Since the widespread adoption of Internet technology in the 1990s, human life has been transformed and reimagined. Internet users can chat with people in virtual worlds and summon products from thousands of miles away, and those lacking in status or power have greater capacity to battle the powers that be and mainstream opinion.
Today, with dramatic increases in transmission speeds, the era of everyone having their own mobile device has arrived. The Internet is no longer only about social connectivity and exchange of information. Now it is quietly transforming even the appearance of Internet users.

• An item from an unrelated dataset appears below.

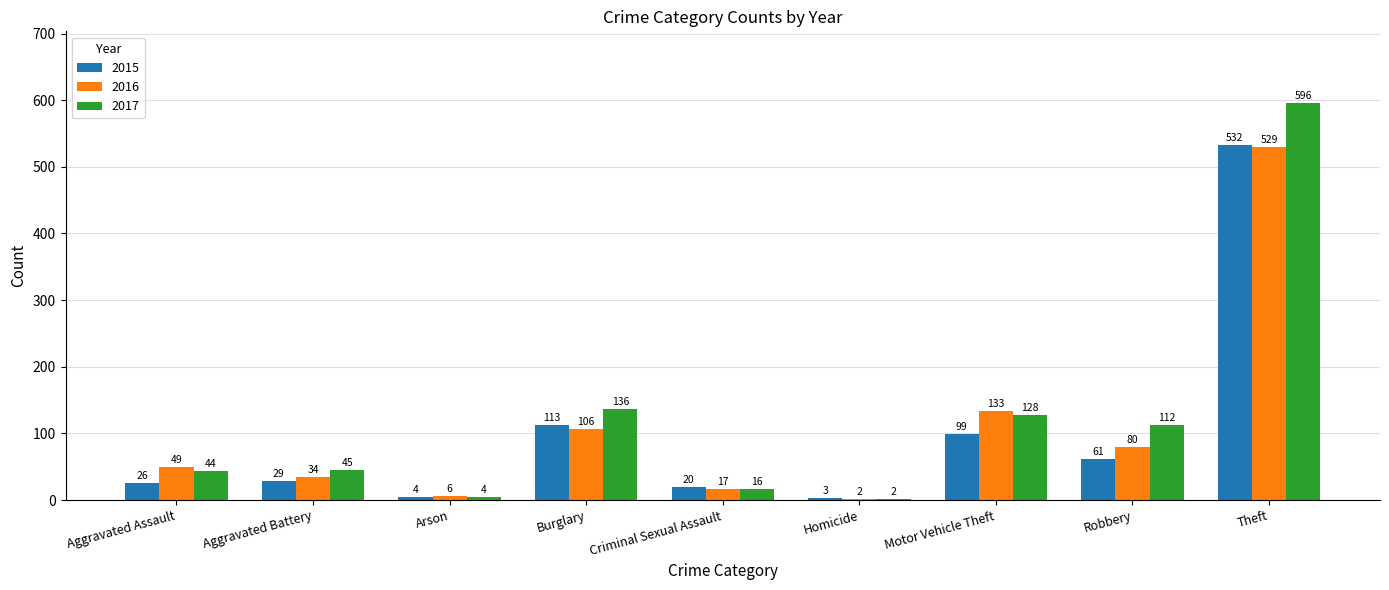

What are all the series names shown in the legend?

2015, 2016, 2017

The witty, silly, over-the-top stickers from Line, an instant messaging app for smartphones, allow Internet users to easily and humorously convey their feelings. Meanwhile, artists and performers without the halo effect that comes with widespread name recognition can leverage Facebook’s fan groups to disseminate their thoughts and creative efforts.
The tremendous connectivity of social networks is having a growing impact on social and political movements both in Taiwan and abroad. In 2011 social networks such as Twitter and Facebook played a major role in both the Jasmine Revolution in Tunisia and the Occupy Wall Street movement in the US. In Taiwan the 2006 movement to preserve the Losheng Sanatorium and the 2009 Wild Strawberries movement, as well as recent opposition to the Fourth Nuclear Power Plant and this year’s Sunflower Student Movement, have all demonstrated how Facebook’s “share” and “check in” functions can bolster connectivity to mobilize around political issues.
Moreover, because these new technologies are simple, fun and interactive, they are shepherding across the digital divide a new group of Internet users: the elderly. As seniors share stickers and photographs with young people, they are broadening the base available for social action. George Liu, the founder of Mr. 6 Inc., a provider of Facebook-based marketing services, says that users may at first be somewhat wary of offering political opinions in social groups on Facebook, but once the issues have time to ferment, these groups can bring people together to work toward real-world change, turning Internet users into “netizens.”
Over the last 20 years Internet technology has seeped into every aspect of human life. Today the Internet revolution is moving faster and faster. How can Taiwan stir up the ripples that become the next Internet waves?